At the University of Southern Mississippi, officials demolished 128 units at the Pine Haven apartments last year to make way for sorority housing, leaving the university with 170 family living apartments.

Other universities around the state say they have no plans to get rid of their family housing for now.

“Because there is so much competition off campus, it is not really a priority for universities the way it once was,” said Ann Bailey, housing director at Mississippi State University.

She said the university’s Aiken Village, with 266 units, is in good shape, and there are no plans to get rid of it.

However, she and other housing directors agree, family housing might go away completely one day.

“It’s an unfortunate situation, but there’s really no other alternative,” UM’s Krhut said.
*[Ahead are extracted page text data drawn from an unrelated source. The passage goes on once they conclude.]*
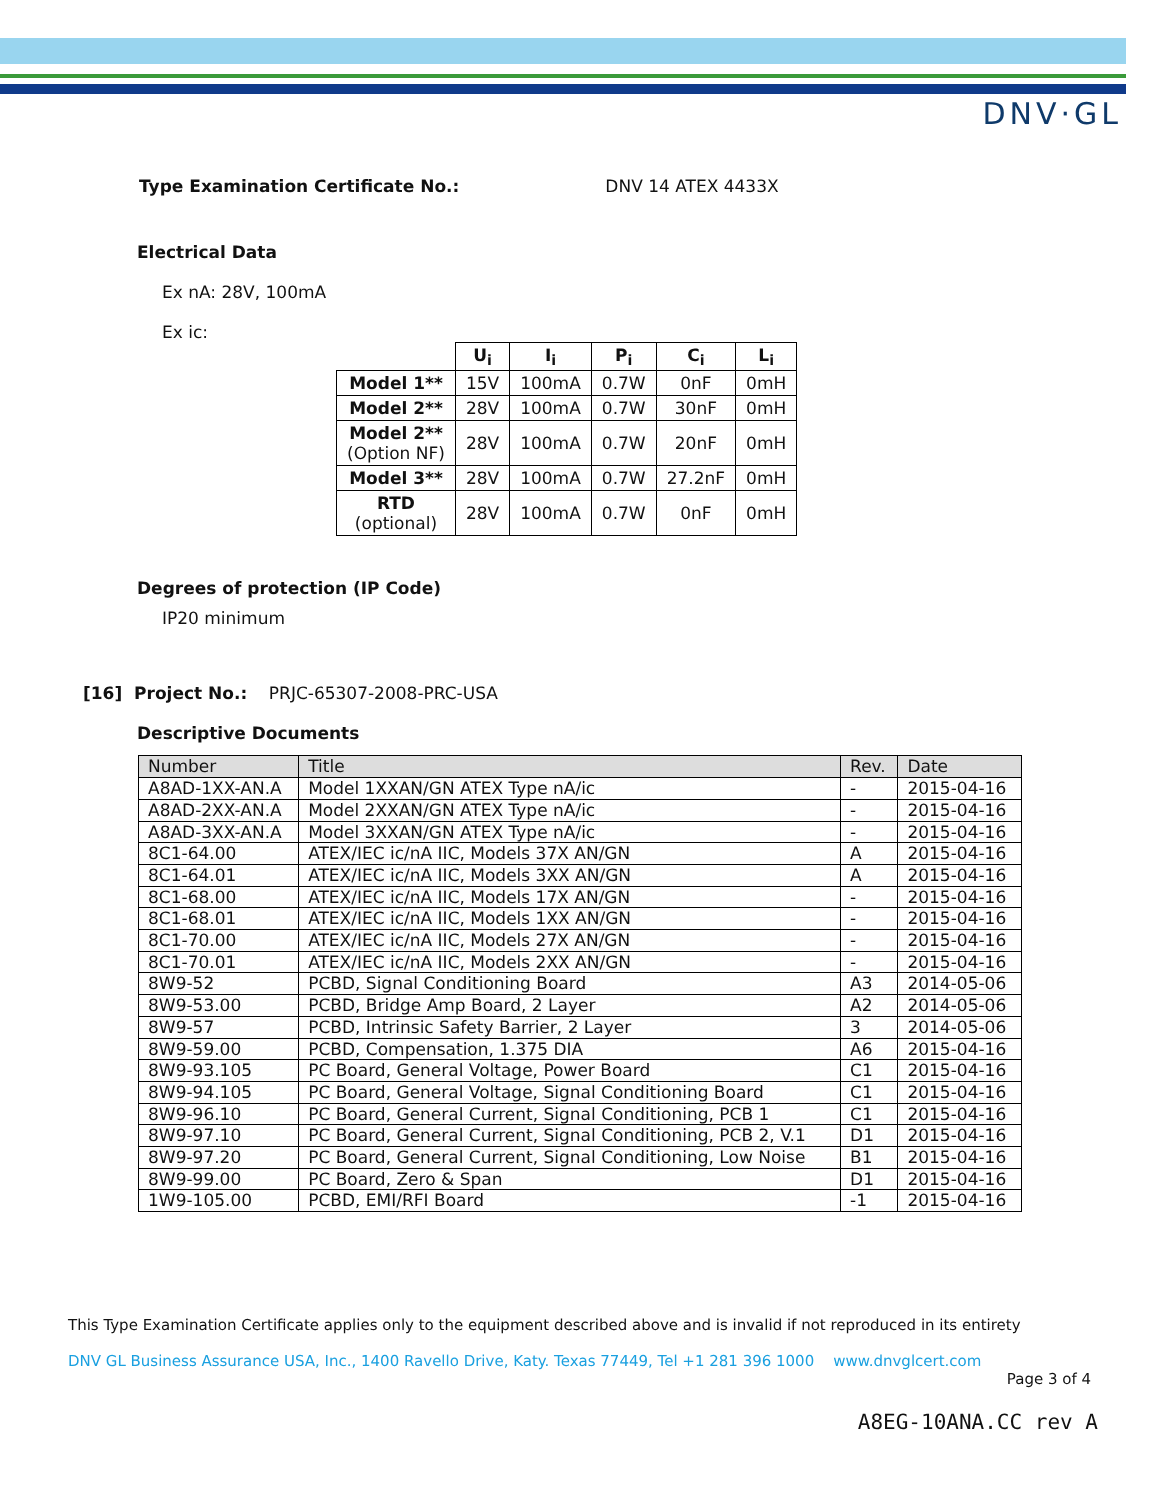DNV·GL
Type Examination Certificate No.: DNV 14 ATEX 4433X
Electrical Data
Ex nA: 28V, 100mA
Ex ic:
| | U<sub>i</sub> | I<sub>i</sub> | P<sub>i</sub> | C<sub>i</sub> | L<sub>i</sub> |
| --- | --- | --- | --- | --- | --- |
| Model 1** | 15V | 100mA | 0.7W | 0nF | 0mH |
| Model 2** | 28V | 100mA | 0.7W | 30nF | 0mH |
| Model 2** (Option NF) | 28V | 100mA | 0.7W | 20nF | 0mH |
| Model 3** | 28V | 100mA | 0.7W | 27.2nF | 0mH |
| RTD (optional) | 28V | 100mA | 0.7W | 0nF | 0mH |
Degrees of protection (IP Code)
IP20 minimum
[16] Project No.: PRJC-65307-2008-PRC-USA
Descriptive Documents
| Number | Title | Rev. | Date |
| --- | --- | --- | --- |
| A8AD-1XX-AN.A | Model 1XXAN/GN ATEX Type nA/ic | - | 2015-04-16 |
| A8AD-2XX-AN.A | Model 2XXAN/GN ATEX Type nA/ic | - | 2015-04-16 |
| A8AD-3XX-AN.A | Model 3XXAN/GN ATEX Type nA/ic | - | 2015-04-16 |
| 8C1-64.00 | ATEX/IEC ic/nA IIC, Models 37X AN/GN | A | 2015-04-16 |
| 8C1-64.01 | ATEX/IEC ic/nA IIC, Models 3XX AN/GN | A | 2015-04-16 |
| 8C1-68.00 | ATEX/IEC ic/nA IIC, Models 17X AN/GN | - | 2015-04-16 |
| 8C1-68.01 | ATEX/IEC ic/nA IIC, Models 1XX AN/GN | - | 2015-04-16 |
| 8C1-70.00 | ATEX/IEC ic/nA IIC, Models 27X AN/GN | - | 2015-04-16 |
| 8C1-70.01 | ATEX/IEC ic/nA IIC, Models 2XX AN/GN | - | 2015-04-16 |
| 8W9-52 | PCBD, Signal Conditioning Board | A3 | 2014-05-06 |
| 8W9-53.00 | PCBD, Bridge Amp Board, 2 Layer | A2 | 2014-05-06 |
| 8W9-57 | PCBD, Intrinsic Safety Barrier, 2 Layer | 3 | 2014-05-06 |
| 8W9-59.00 | PCBD, Compensation, 1.375 DIA | A6 | 2015-04-16 |
| 8W9-93.105 | PC Board, General Voltage, Power Board | C1 | 2015-04-16 |
| 8W9-94.105 | PC Board, General Voltage, Signal Conditioning Board | C1 | 2015-04-16 |
| 8W9-96.10 | PC Board, General Current, Signal Conditioning, PCB 1 | C1 | 2015-04-16 |
| 8W9-97.10 | PC Board, General Current, Signal Conditioning, PCB 2, V.1 | D1 | 2015-04-16 |
| 8W9-97.20 | PC Board, General Current, Signal Conditioning, Low Noise | B1 | 2015-04-16 |
| 8W9-99.00 | PC Board, Zero & Span | D1 | 2015-04-16 |
| 1W9-105.00 | PCBD, EMI/RFI Board | -1 | 2015-04-16 |
This Type Examination Certificate applies only to the equipment described above and is invalid if not reproduced in its entirety
DNV GL Business Assurance USA, Inc., 1400 Ravello Drive, Katy. Texas 77449, Tel +1 281 396 1000 www.dnvglcert.com
Page 3 of 4
A8EG-10ANA.CC rev A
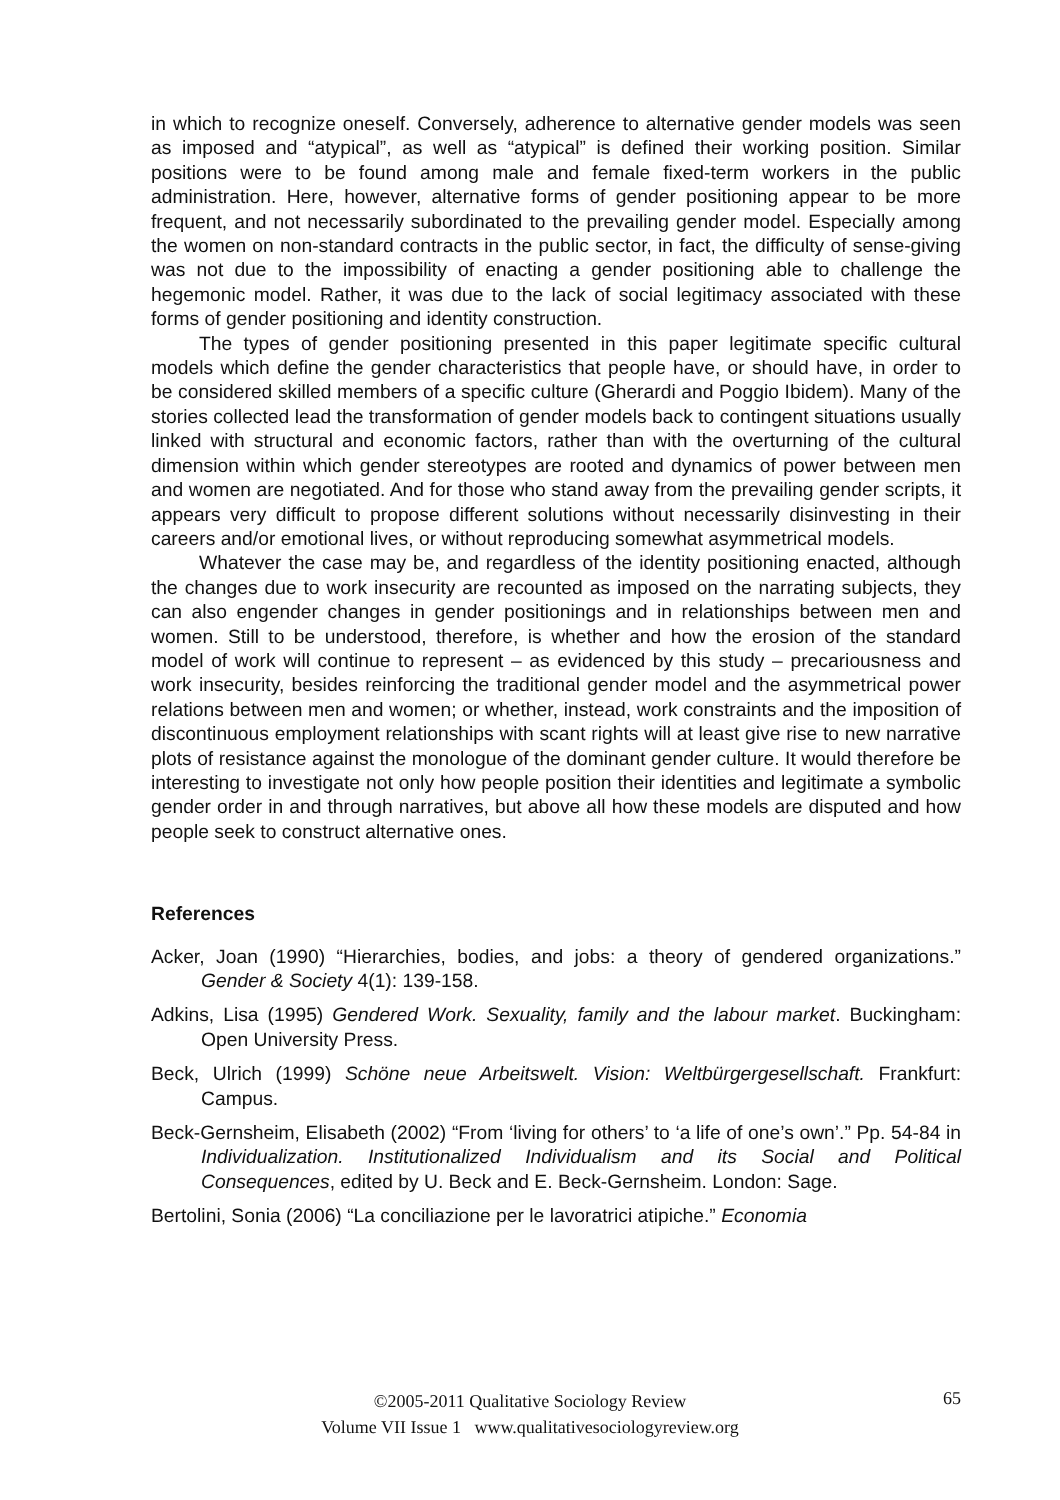in which to recognize oneself. Conversely, adherence to alternative gender models was seen as imposed and “atypical”, as well as “atypical” is defined their working position. Similar positions were to be found among male and female fixed-term workers in the public administration. Here, however, alternative forms of gender positioning appear to be more frequent, and not necessarily subordinated to the prevailing gender model. Especially among the women on non-standard contracts in the public sector, in fact, the difficulty of sense-giving was not due to the impossibility of enacting a gender positioning able to challenge the hegemonic model. Rather, it was due to the lack of social legitimacy associated with these forms of gender positioning and identity construction.
The types of gender positioning presented in this paper legitimate specific cultural models which define the gender characteristics that people have, or should have, in order to be considered skilled members of a specific culture (Gherardi and Poggio Ibidem). Many of the stories collected lead the transformation of gender models back to contingent situations usually linked with structural and economic factors, rather than with the overturning of the cultural dimension within which gender stereotypes are rooted and dynamics of power between men and women are negotiated. And for those who stand away from the prevailing gender scripts, it appears very difficult to propose different solutions without necessarily disinvesting in their careers and/or emotional lives, or without reproducing somewhat asymmetrical models.
Whatever the case may be, and regardless of the identity positioning enacted, although the changes due to work insecurity are recounted as imposed on the narrating subjects, they can also engender changes in gender positionings and in relationships between men and women. Still to be understood, therefore, is whether and how the erosion of the standard model of work will continue to represent – as evidenced by this study – precariousness and work insecurity, besides reinforcing the traditional gender model and the asymmetrical power relations between men and women; or whether, instead, work constraints and the imposition of discontinuous employment relationships with scant rights will at least give rise to new narrative plots of resistance against the monologue of the dominant gender culture. It would therefore be interesting to investigate not only how people position their identities and legitimate a symbolic gender order in and through narratives, but above all how these models are disputed and how people seek to construct alternative ones.
References
Acker, Joan (1990) “Hierarchies, bodies, and jobs: a theory of gendered organizations.” Gender & Society 4(1): 139-158.
Adkins, Lisa (1995) Gendered Work. Sexuality, family and the labour market. Buckingham: Open University Press.
Beck, Ulrich (1999) Schöne neue Arbeitswelt. Vision: Weltbürgergesellschaft. Frankfurt: Campus.
Beck-Gernsheim, Elisabeth (2002) “From ‘living for others’ to ‘a life of one’s own’.” Pp. 54-84 in Individualization. Institutionalized Individualism and its Social and Political Consequences, edited by U. Beck and E. Beck-Gernsheim. London: Sage.
Bertolini, Sonia (2006) “La conciliazione per le lavoratrici atipiche.” Economia
©2005-2011 Qualitative Sociology Review
Volume VII Issue 1 www.qualitativesociologyreview.org
65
She said to renovate the apartments would cost so much, the university would end up charging as much to live there as students would pay in an off-campus apartment.

Now, they’re paying about $6,000 a year, or $500 a month, for two-bedroom apartments including summers and utilities. A typical two-bedroom apartment in Oxford runs about $600 a month, not including utilities.

“In Oxford, the cost of living is very high, and it’s really hard to make ends meet,” said Aaron Graves, a student set to graduate in December 2007.

Graves, 29, his wife, Elizabeth, and their 2-year-old daughter, Anna, live in a two-bedroom unit at the Village.

“Living there makes it a lot easier,” he said.

Graves said while the apartment isn’t a luxury unit, it is not dilapidated or beyond repair. “There is absolutely nothing wrong with it,” he said.

Graves and the rest of the occupants — the Village is only about half full — were notified by e-mail in February of next spring’s closing. He has begun a petition to help keep the apartments open but admits the effort is probably futile.

“We’ll probably be looking for a place to live,” he said.